Quem se remete a Tom Cruise e Dakota Fanning quando ouve falar de A Guerra dos Mundos, talvez não saiba que o primeiro solo alvo de destruição dos marcianos não é, em verdade, estadunidense, mas britânico. Melhor: os mundos a que o título se refere são Marte e a Inglaterra. Em 1898, o escritor de ficção científica H. G. Wells já havia projetado o conflito interplanetário a partir de uma zona rural inglesa, onde se instalaram alguns cilindros suspeitos vindos do céu. Confundidos com meteoros, atraem a atenção da população desacostumada com situações irregulares. Após alguma acomodação, os objetos tornam-se logo seres de tentáculos munidos de raios de calor e pouca disposição ao diálogo. O que sucede é a procissão da devastação terráquea narrada em primeira pessoa.

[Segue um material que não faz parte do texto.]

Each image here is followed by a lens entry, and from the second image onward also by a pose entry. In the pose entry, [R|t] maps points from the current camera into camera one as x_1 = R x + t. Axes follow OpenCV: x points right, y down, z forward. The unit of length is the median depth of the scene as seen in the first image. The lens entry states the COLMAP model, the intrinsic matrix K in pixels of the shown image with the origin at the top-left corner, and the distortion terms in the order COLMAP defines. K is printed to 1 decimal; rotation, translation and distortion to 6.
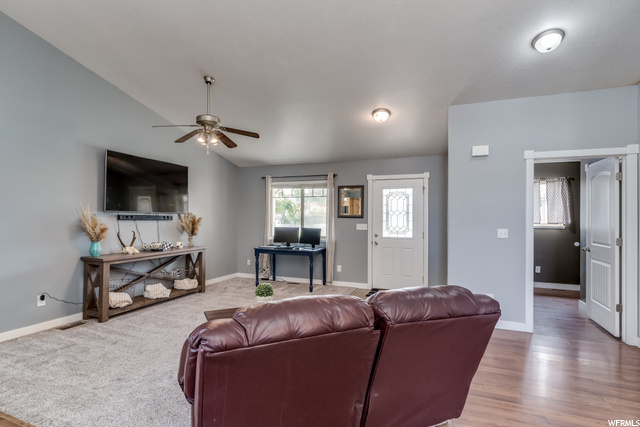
lens RADIAL K [[324.1, 0, 317.5], [0, 324.1, 213.5], [0, 0, 1]] dist [-0.007267, 0.003326]
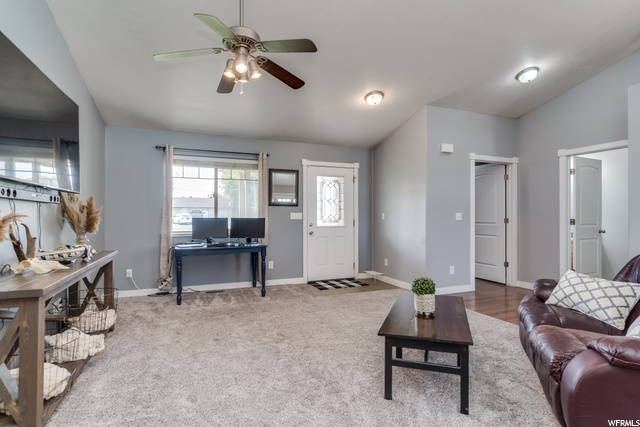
lens RADIAL K [[324.1, 0, 317.5], [0, 324.1, 214.2], [0, 0, 1]] dist [-0.007267, 0.003326]
pose [[0.723809, -0.004025, 0.689989, -0.454980], [-0.003398, 0.999950, 0.009397, 0.028006], [-0.689992, -0.009146, 0.723759, 0.309235]]
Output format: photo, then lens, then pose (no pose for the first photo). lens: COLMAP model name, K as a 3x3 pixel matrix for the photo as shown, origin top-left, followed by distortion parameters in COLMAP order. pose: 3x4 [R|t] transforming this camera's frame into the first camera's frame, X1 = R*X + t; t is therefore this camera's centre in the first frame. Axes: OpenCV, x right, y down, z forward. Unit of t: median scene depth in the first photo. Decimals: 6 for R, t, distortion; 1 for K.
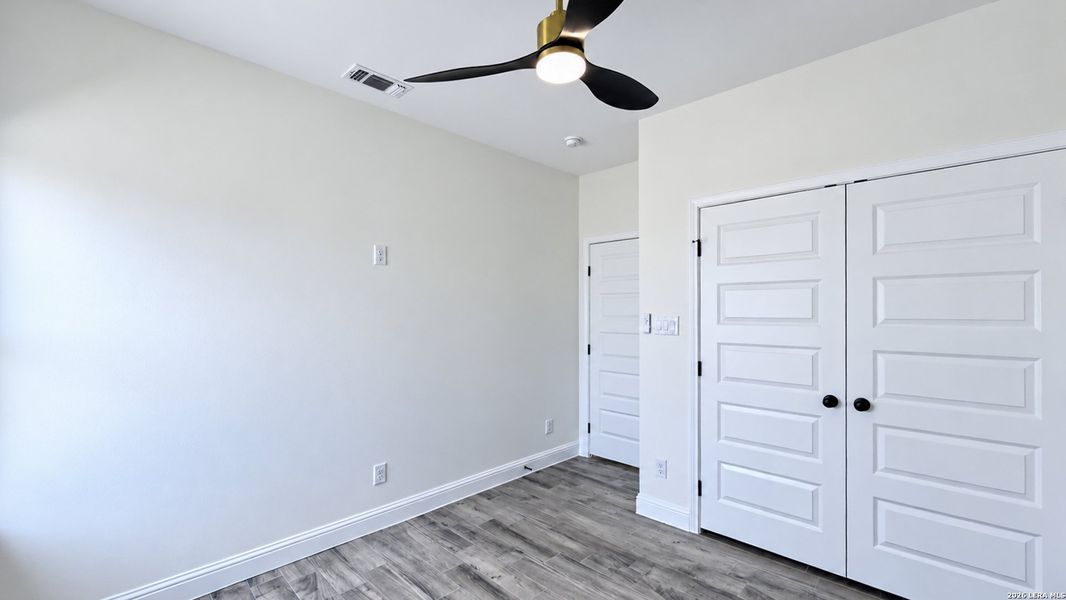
lens RADIAL K [[449.0, 0, 533.0], [0, 449.0, 300.0], [0, 0, 1]] dist [-0.001368, -0.000157]
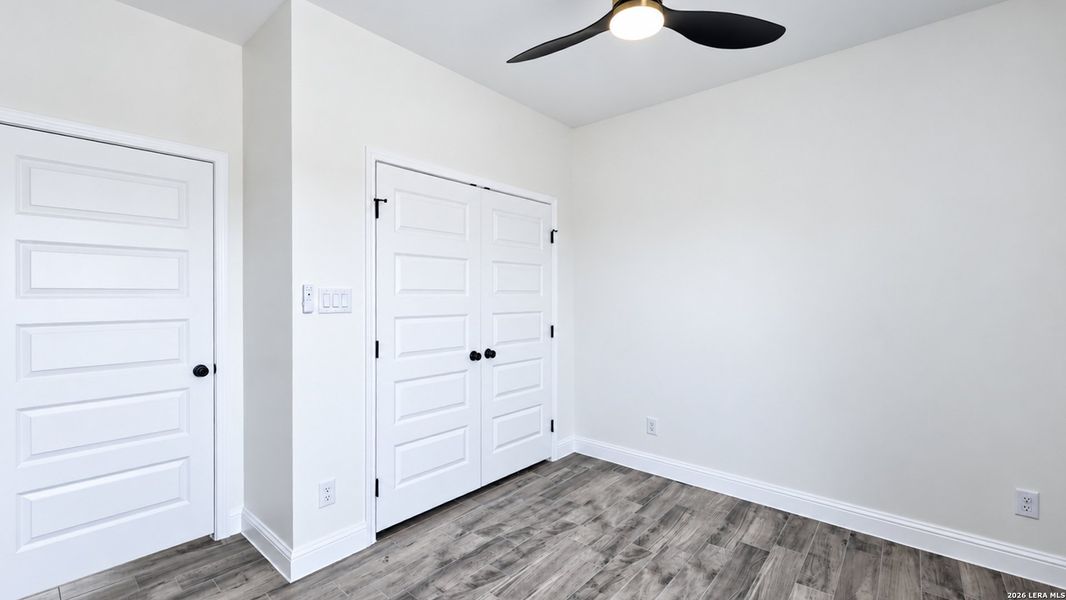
lens RADIAL K [[452.2, 0, 533.0], [0, 452.2, 300.0], [0, 0, 1]] dist [0.000877, 0.000057]
pose [[-0.060393, -0.007070, 0.998150, -0.570291], [-0.016334, 0.999848, 0.006094, 0.053180], [-0.998041, -0.015936, -0.060499, 0.844731]]
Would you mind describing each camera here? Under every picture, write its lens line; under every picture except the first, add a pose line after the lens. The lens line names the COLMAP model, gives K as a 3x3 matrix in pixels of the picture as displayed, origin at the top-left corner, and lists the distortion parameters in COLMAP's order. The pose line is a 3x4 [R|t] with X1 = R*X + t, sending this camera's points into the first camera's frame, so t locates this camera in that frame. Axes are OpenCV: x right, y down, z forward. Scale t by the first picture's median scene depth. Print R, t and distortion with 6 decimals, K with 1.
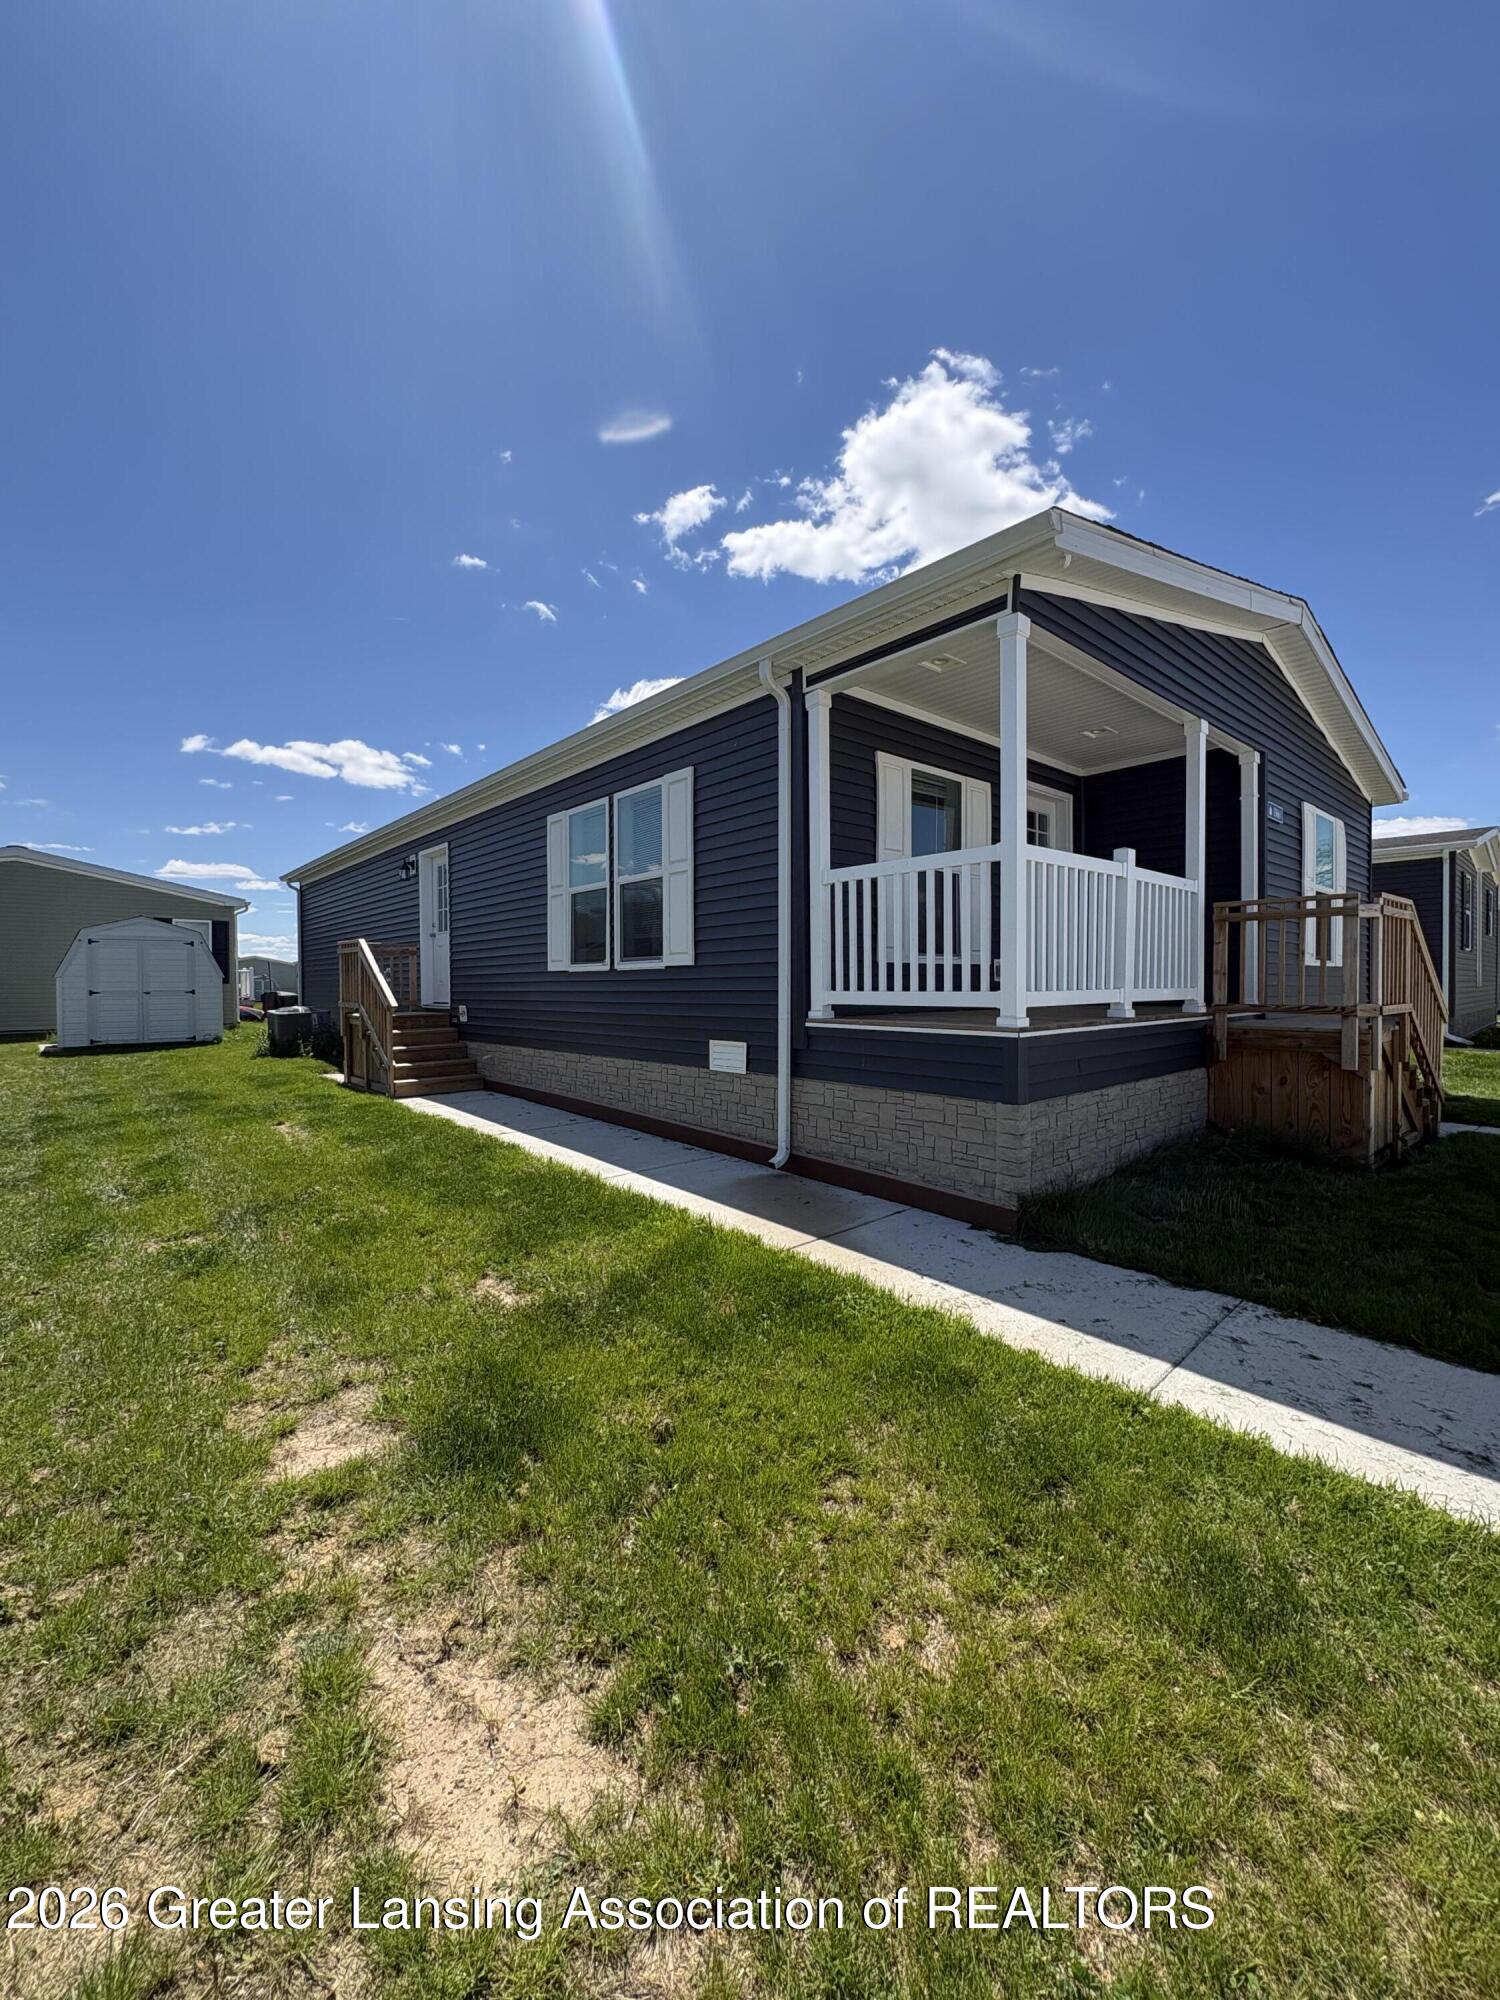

Matéria-prima para filmes, série e programa de rádio, A guerra dos mundos, numa linguagem jornalística, precisa, vacila algumas certezas sobre a condição da vida humana enquanto perpassa as dificuldades de sobrevivência do protagonista. Nas descrições, o personagem central é levado a reflexões catalisadas pela presença do outro como uma forma do autor de elaborar uma autoavaliação coletiva: até que ponto as ações dos seres humanos diferem dos ímpetos colonialistas extraterrestres? Com uma biografia de ativismo, Wells é estratégico ao buscar alguma coesão social contra um inimigo comum.
O autor não poupa esforços ao tentar pintar imagens da aniquilação. Abusa dos detalhes e põe o leitor no cenário de destruição ao qual recorreu com maestria o cineasta Orson Welles numa adaptação radiofônica da obra. Welles realizou um teatro através do rádio simulando a invasão marciana, mas a população não reagiu bem: proliferou-se o caos nos Estados Unidos entre os que acreditaram na veracidade da transmissão. Não bastasse o tom futurístico e visionário do livro, repleto de referências a teorias e descobertas científicas da época e com forte imaginação tecnológica, o episódio de Orson Welles contribuiu ainda mais para imprimir o caráter Black Mirror ao clássico.
Não só morte, raios destruidores, escombros, entretanto: acompanha a narrativa a dimensão psicológica das personagens, certamente afetada quando sob circunstâncias de extermínio iminente. Como seria afetado, afinal, seu sistema de valores se um dia, quando acordasse, desse com trípodes gigantes abatendo toda a vida na Terra como formigas?
A edição recente da Companhia das Letras, em especial, é notável. Traz ilustrações vívidas realizadas por um brasileiro em 1906, o que torna a leitura ainda mais instigante, compondo um corpo visual muito bem arranjado. Ao fim, uma entrevista com o polêmico Orson.